Given passage:
## start
Translation of the source and group addresses (the packet source and
destination addresses) is done as described in <xref target="model"/>.
</t>
<t>The Register Stop message takes its contents from the received Register
message, and needs no translation.</t>
</section>
<section anchor="joinp" title="Join/Prune Messages">
<t>Join/Prune messages MUST be sent in the IP version indicated by the
MRIB when it identifies an RPF neighbour.</t>
<t>Care must be taken when switching from the Rendezvous Point Tree to
the shortest-path tree for a given source. The Prune for the Rendezvous
Point Tree MUST be sent in the IP version of the RPF neighbour for that
tree. This implies that in the (*,G) state described in Section 4.1.3
of <xref target="RFC4601"/>, the address family of the last RPF
neighbour used MUST be retained, and the address itself MUST NOT be
translated. </t>
<t>Multicast group addresses and all joined and pruned source
addresses contained in the message are translated as described in
<xref target="princip"/>.</t>
</section>
<section anchor="assert" title="Assert Messages">
<t>Assert messages need to reach both upstream and downstream neighbours
on a LAN. Hence, if the subject router PIM has received Hello messages
in both IP versions on an interface to which an Assert is to be forwarded,
it MUST send the Assert message in both IP versions. </t>
<t>The multicast group address and source address contained in the
message are translated as described in <xref target="princip"/>.</t>
</section>
<section anchor="data" title="Multicast Data Packets">
<t>This section applies to multicast data packets being forwarded
directly rather than being encapsulated in Register messages.
## end
Job 1: Please copy the rows word for word, beginning at the line that has "phylum: Basidiomycota" and stopping after the last line of the rows.
The rows are unrelated to the PIM translation text.

Some rows:
## start
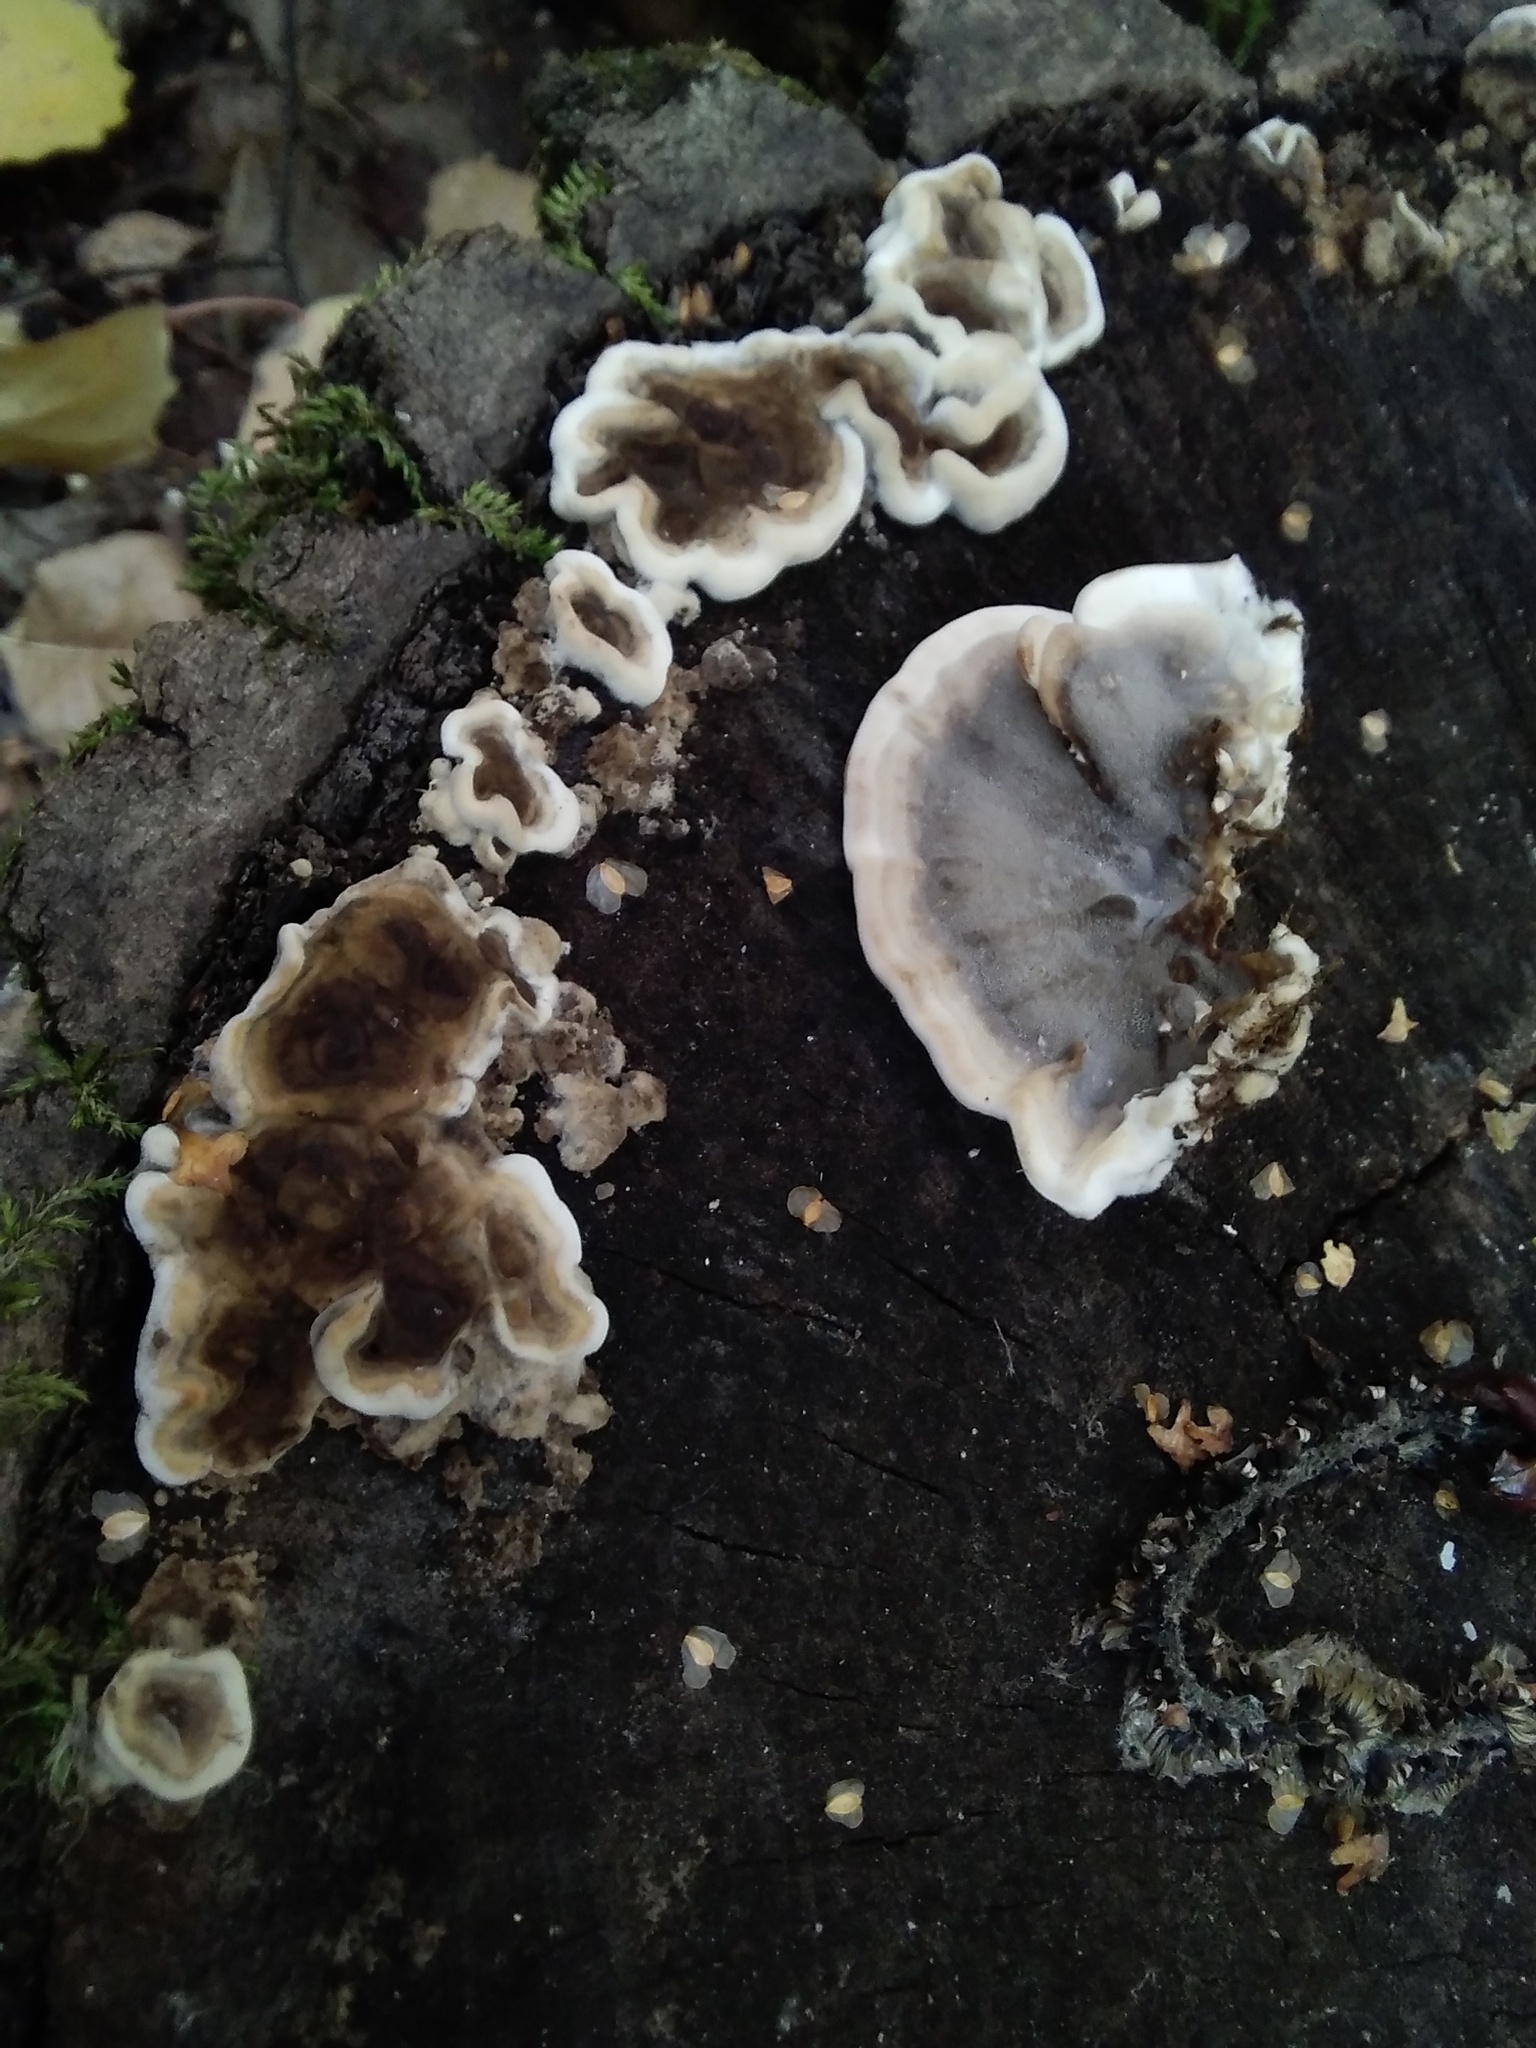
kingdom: Fungi
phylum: Basidiomycota
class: Agaricomycetes
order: Polyporales
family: Phanerochaetaceae
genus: Bjerkandera
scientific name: Bjerkandera adusta
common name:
## end
Job 2: According to the PIM translation text, when must a router send an Assert message in both IP versions?

Right answer 1:
phylum: Basidiomycota
class: Agaricomycetes
order: Polyporales
family: Phanerochaetaceae
genus: Bjerkandera
scientific name: Bjerkandera adusta
common name:

Right answer 2: When it has received Hello messages in both IP versions on the interface to which the Assert is to be forwarded.